If you’re looking for a post that tells you that I first encountered CMU on a campus visit day and fell in love at first sight, you’ve come to the wrong place. I grew up a 10 minute drive east of CMU, so to be honest, I can’t even recall the first time I laid eyes on CMU’s campus. Thanks to countless church picnics, sports camps, and Christmas concerts that I attended on the campus as a child, I felt at home by the time I went to visit the campus as a prospective student, let alone my first day of school as a student.
So what about those of you who didn’t grow up within a stone’s throw of the castle? Or what about those of you who aren’t familiar with the campus? Well, no matter where you go to university, you’re going to want it to feel like home. So if CMU is on your list of potential school’s, it’s best to become familiar with it and make it start feeling like home.
It doesn’t matter if you’re planning to come to CMU for one year or five years; your university experience will be infinitely better if the school you go to feels like home.
That obviously pertains to residence students who spend all of their hours on campus. But that also includes commuter students too. Having commuted to CMU for four years, I can say from experience that you’ll still spend most of your waking hours at the school.
But making a university a home has to do with more than just finding a place you like to be. You should also feel at home in the classroom and with what you are studying.
Part of that will come with getting used to university classes, but part of that comes with choosing a program that is fit for you. There’s no better way to find out about what programs are offered at a school and what they’re like than by going there and talking to the people who teach the courses, and the people who are taking the courses. At a small university like CMU, that’s no issue, and you’ll get a great sense for what the programs are all about.
But often it is the people you become close with that make a place feel like home.

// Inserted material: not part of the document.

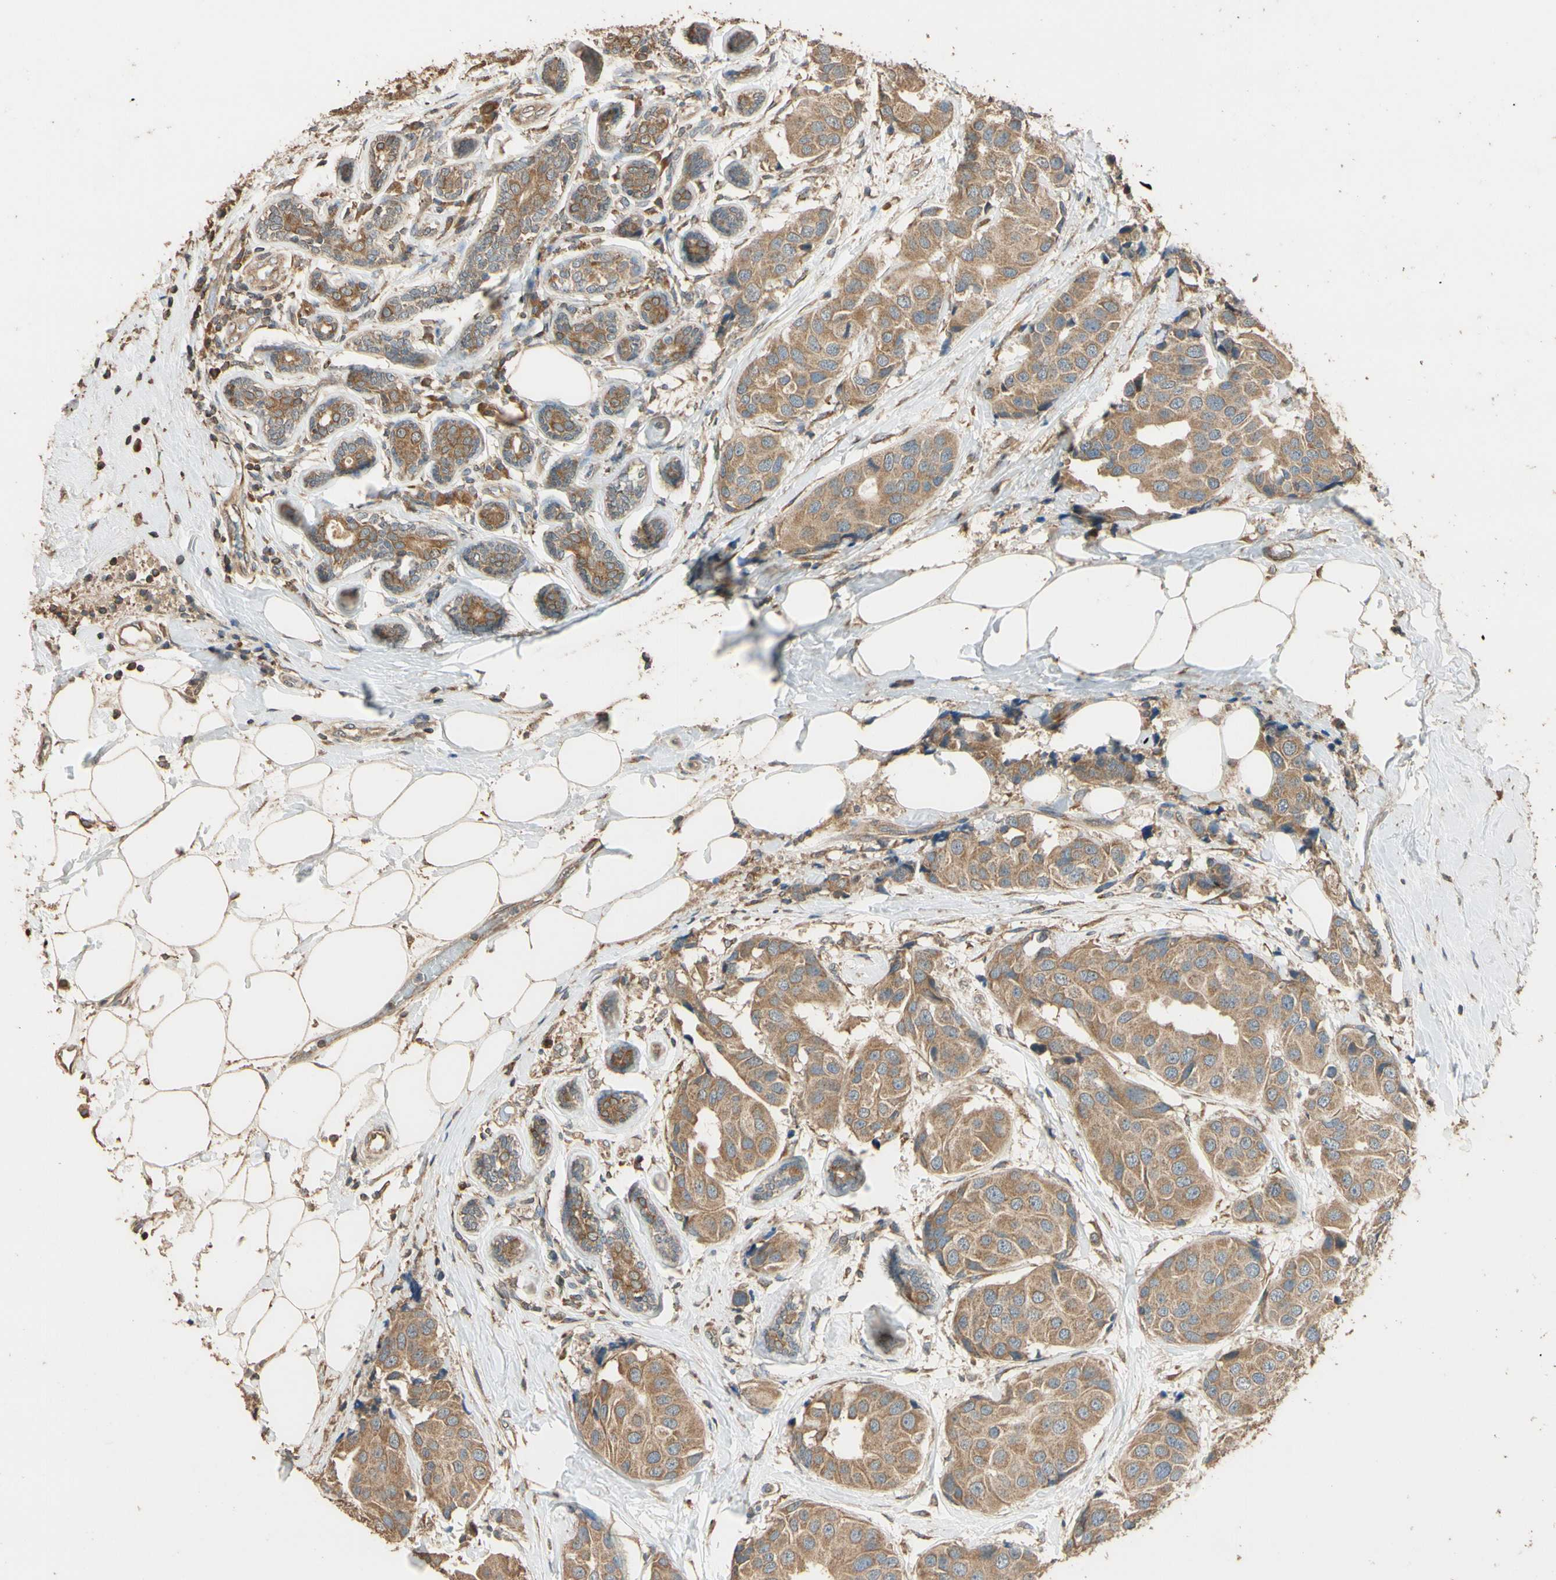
{"staining": {"intensity": "moderate", "quantity": ">75%", "location": "cytoplasmic/membranous"}, "tissue": "breast cancer", "cell_type": "Tumor cells", "image_type": "cancer", "snomed": [{"axis": "morphology", "description": "Normal tissue, NOS"}, {"axis": "morphology", "description": "Duct carcinoma"}, {"axis": "topography", "description": "Breast"}], "caption": "Immunohistochemical staining of breast cancer reveals moderate cytoplasmic/membranous protein positivity in approximately >75% of tumor cells.", "gene": "STX18", "patient": {"sex": "female", "age": 39}}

So how are you supposed to know who you are going to be spending your time with before your university experience starts? Well, for the most part you won’t. But visiting a campus and making connections with the people who are there before you even get there will help you start to create that circle of people that will be around you when you start attending university. Or at the very least, they will be the people who will get you settled in to find that group of people that will help you create a home at your university.
So why visit CMU? Well, you’ll get shown the school, and the residence buildings. You’ll learn about the programs offered, and what might fit for you as a student. You’ll probably even get to sit in on a class. You’ll definitely meet staff and students along the way too. Those all seem like pretty good ways to start turning CMU from a university into a home.
Jason Friesen is our lead blogger, and is in his final year of a Communications and Media degree at CMU.